Our waste footprint
When we measure the waste impact of our products, we include the recycling of our packaging and the amount of leftover product in our packaging. This enables us to set ambitious targets, transparently report our performance and assess our progress.
Why do we measure our waste footprint?
We measure our waste footprint to track our progress towards our target to halve the waste associated with the disposal of our products by 2020. We use over 2 million tonnes of packaging each year, ranging from paper, board and metals (such as aluminium, steel and glass) to the plastics and mixed material laminates that we use in our sachets and pouches.
How do we calculate our waste footprint?
We measure our waste impact by quantifying packaging material that has not been reused, recycled or recovered, and the amount of product left over in primary packaging (for example, a mayonnaise bottle) after consumer use. This helps us to develop packaging material that is light yet sufficiently solid to protect the quality of our products. It also helps us design our packs so that as little product is left behind as possible when our consumers dispose of the packaging after use.
We’re also looking at packaging waste in the context of the local recycling infrastructure. If systems are in place to recycle packaging – and capture the value contained in the packaging that’s been thrown away – this reduces the overall environmental impact of the packaging waste.
We aim to choose packaging materials that are recycled or recovered in the countries where we sell our products through our target to ensure that all our plastic packaging is reusable, recyclable, or compostable by 2025. In addition, we are working to catalyse recycling rates through aiming to include at least 25% recycled plastic content in our packaging by 2025.
We have been calculating our waste footprint since 2010, using data from a representative group of products in all our 12 sub-categories: Beverages, Deodorants, Dressings, Fabric Sensations, Fabric Solutions, Hair Care, Home & Hygiene, Ice Cream, Oral Care, Savoury, Skin Care, and Skin Cleansing. Our footprint calculation focuses on 14 key countries (Brazil, China, France, Germany, India, Indonesia, Italy, Mexico, Netherlands, Russia, South Africa, Turkey, UK, and the US), which represent around 60-70% of our sales volume. Within the 14 key countries, the footprint accounts for at least 80% of Unilever’s sales volumes.

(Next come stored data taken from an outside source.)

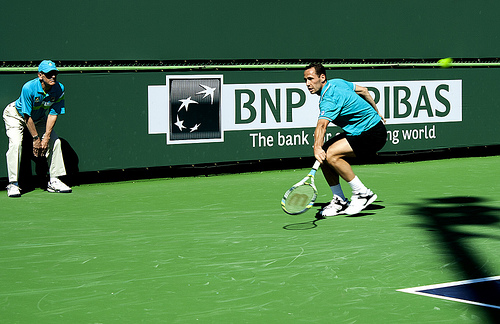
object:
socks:
[347, 175, 368, 196]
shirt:
[317, 78, 383, 137]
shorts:
[323, 118, 386, 156]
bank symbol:
[164, 73, 226, 145]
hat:
[36, 59, 61, 73]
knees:
[320, 144, 344, 164]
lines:
[395, 288, 498, 310]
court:
[0, 153, 499, 323]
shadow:
[390, 195, 499, 324]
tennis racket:
[279, 159, 322, 216]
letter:
[432, 82, 455, 118]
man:
[0, 59, 74, 197]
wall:
[0, 62, 499, 179]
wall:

We calculate our waste impact annually, both at a total level and ‘per consumer use’, for example the waste impact of someone eating one serving of soup. These measurements enable us to see where we are making improvements and where we still have work to do, such as by further light-weighting our packs and using more recyclable materials.
Our 2019 waste footprint
Our absolute waste footprint is around 742 kilotonnes, which is equivalent to 0.6 g waste per consumer use. In 2019, we reduced our waste impact per consumer use by 32% compared to 2010.* This reduction was achieved through a combination of: disposing of brands with packaging that was not widely recycled in the country of sale; improvements in the recycling and recovery of packaging materials; and packaging innovations which have reduced the weight of materials used.
Our analysis shows that primary packaging accounts for 60% of our total waste footprint. Products within our Fabric Solutions, Fabric Sensations, Hair Care and Beverage categories make the largest contribution to our waste footprint, accounting for more than 40% of our total waste footprint.
Our footprint graphic below shows the contribution of primary and secondary packaging – minus national recycling and recovery rates (specific to each of the 14 countries where we measure our footprint) – to our total waste footprint. We also account for product leftovers – the product left behind in the primary pack when a consumer discards it. Together, these make up the waste footprint related to the disposal of our products.
Measured 1 July 2018-30 June 2019.
* Our environmental targets are expressed against a baseline of 2010 and on a 'per consumer use' basis. This means a single use, portion or serving of a product.